King has written three novels before Euphoria, including The English Teacher, which I already own. She has won several awards, including named as an alternate for the PEN/Hemingway Award. She has also gathered several awards from her home state of Maine, where she currently resides.
Euphoria is the story of three anthropologists studying tribes in New Guinea. Fen is the husband of Nell (an allegorical Margaret Mead), and Andrew Bankson is a young anthropologist trying to discover an unknown tribe to make his name. King plays with some of the facts of Mead’s life, in order to spin a love story of an unusual nature.

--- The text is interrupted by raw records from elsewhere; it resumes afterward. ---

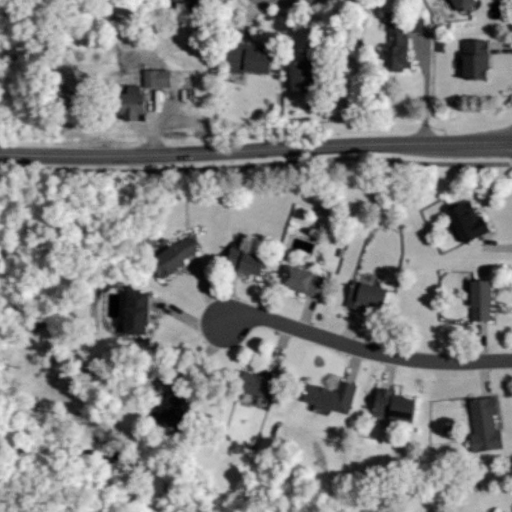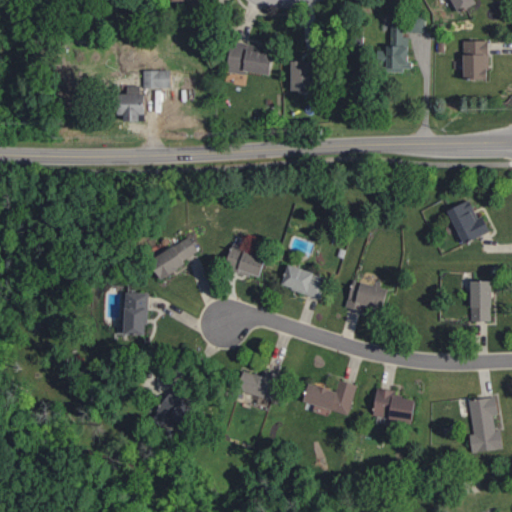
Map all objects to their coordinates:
building: (454, 3)
building: (388, 50)
building: (240, 58)
building: (470, 58)
building: (288, 74)
building: (153, 78)
road: (425, 91)
building: (121, 103)
road: (255, 149)
road: (256, 164)
building: (462, 220)
building: (166, 256)
building: (239, 261)
building: (295, 279)
building: (361, 295)
building: (473, 299)
building: (140, 313)
road: (366, 349)
building: (241, 382)
building: (324, 396)
building: (386, 405)
building: (178, 408)
building: (480, 425)
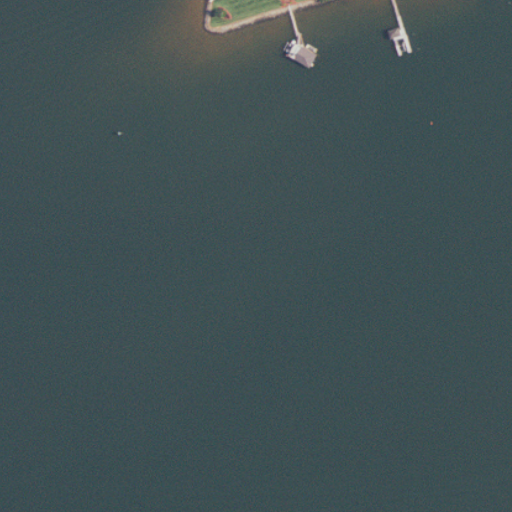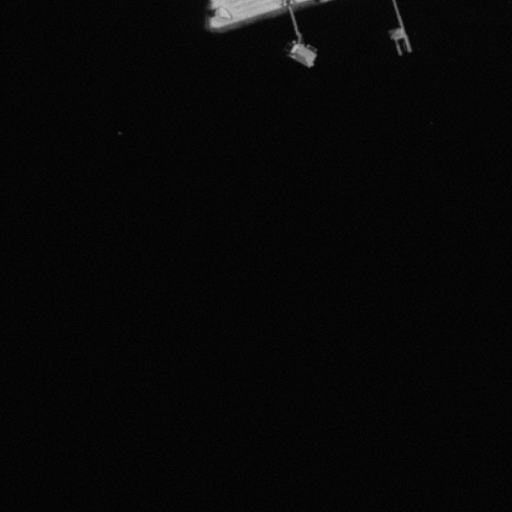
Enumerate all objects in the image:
river: (304, 458)
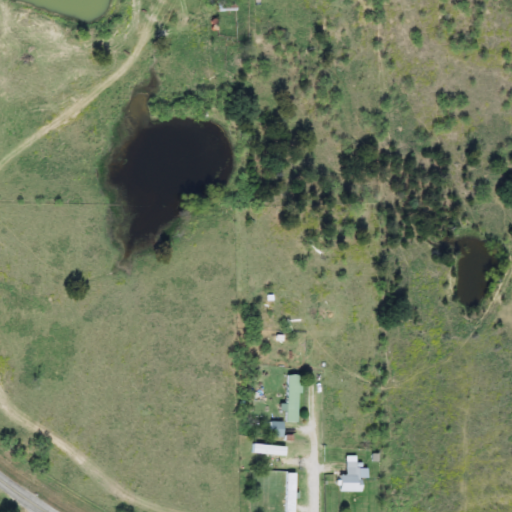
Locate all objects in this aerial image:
road: (236, 253)
building: (291, 398)
building: (291, 399)
building: (275, 429)
building: (275, 430)
building: (268, 449)
road: (314, 449)
building: (268, 450)
building: (350, 477)
building: (351, 478)
building: (289, 492)
building: (289, 492)
road: (24, 493)
road: (34, 508)
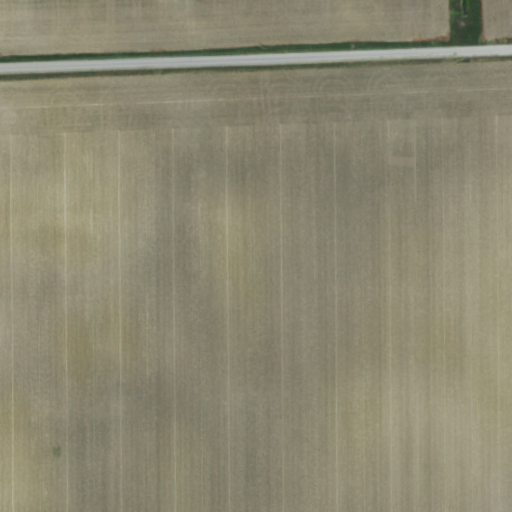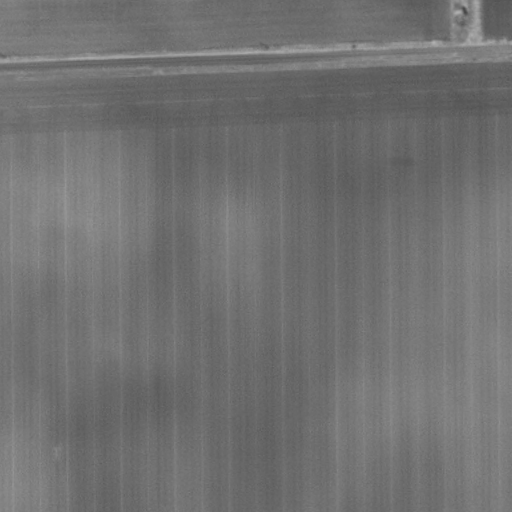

I found the early chapters a bit confusing until I worked out who was whom, and the exact relationships between Fen and Nell, Fen and Bateson, and Nell and Bateson. In real life, Margaret marries Gregory Bateson (Bankson in the novel), and she dies in New York City in 1978. Mead won the Kalinga Prize, given by UNESCO for the popularization of science among lay people.
King really did an exceptional job of capturing the thoughts of Nell as she explores the peoples of the New Guinea jungles. In this passage, King writes the diary of Nell. “I found a language teacher. Karu. He knows some pidgin from a childhood spent near the patrol station in Ambunti. Thanks to him my lexicon has over 1,000 words in it now & I quiz myself morning & night though part of me wishes I could have more time without the language. There is such careful mutual observing that goes on without it. My new friend Malun took me today to a woman’s house where they were weaving & repairing fishing nets and we sat with her pregnant daughter Sali & Sali’s paternal aunt & the aunt’s four grown daughters. I am learning the chopped rhythm of their talk, the sound of their laughter, the cant of their heads. I can feel the relationships, the likes & dislikes in the room in a way I never could if I could speak. You don’t realize how language actually interferes with communication until you don’t have it, how it gets in the way like an over-dominant sense. You have to pay much more attention to everything else when you can’t understand the words. Once comprehension comes, so much else falls away. You then rely on their words, and words aren’t always the most reliable thing” (79).
The one thing which disturbed me about the book – especially in light of the plunder of precious artifacts in the Middle East – was the way some of these people manipulated and even stole artifacts from the tribes to sell to museums. I am glad I ignore the Rule of 50 in this novel. 5 stars.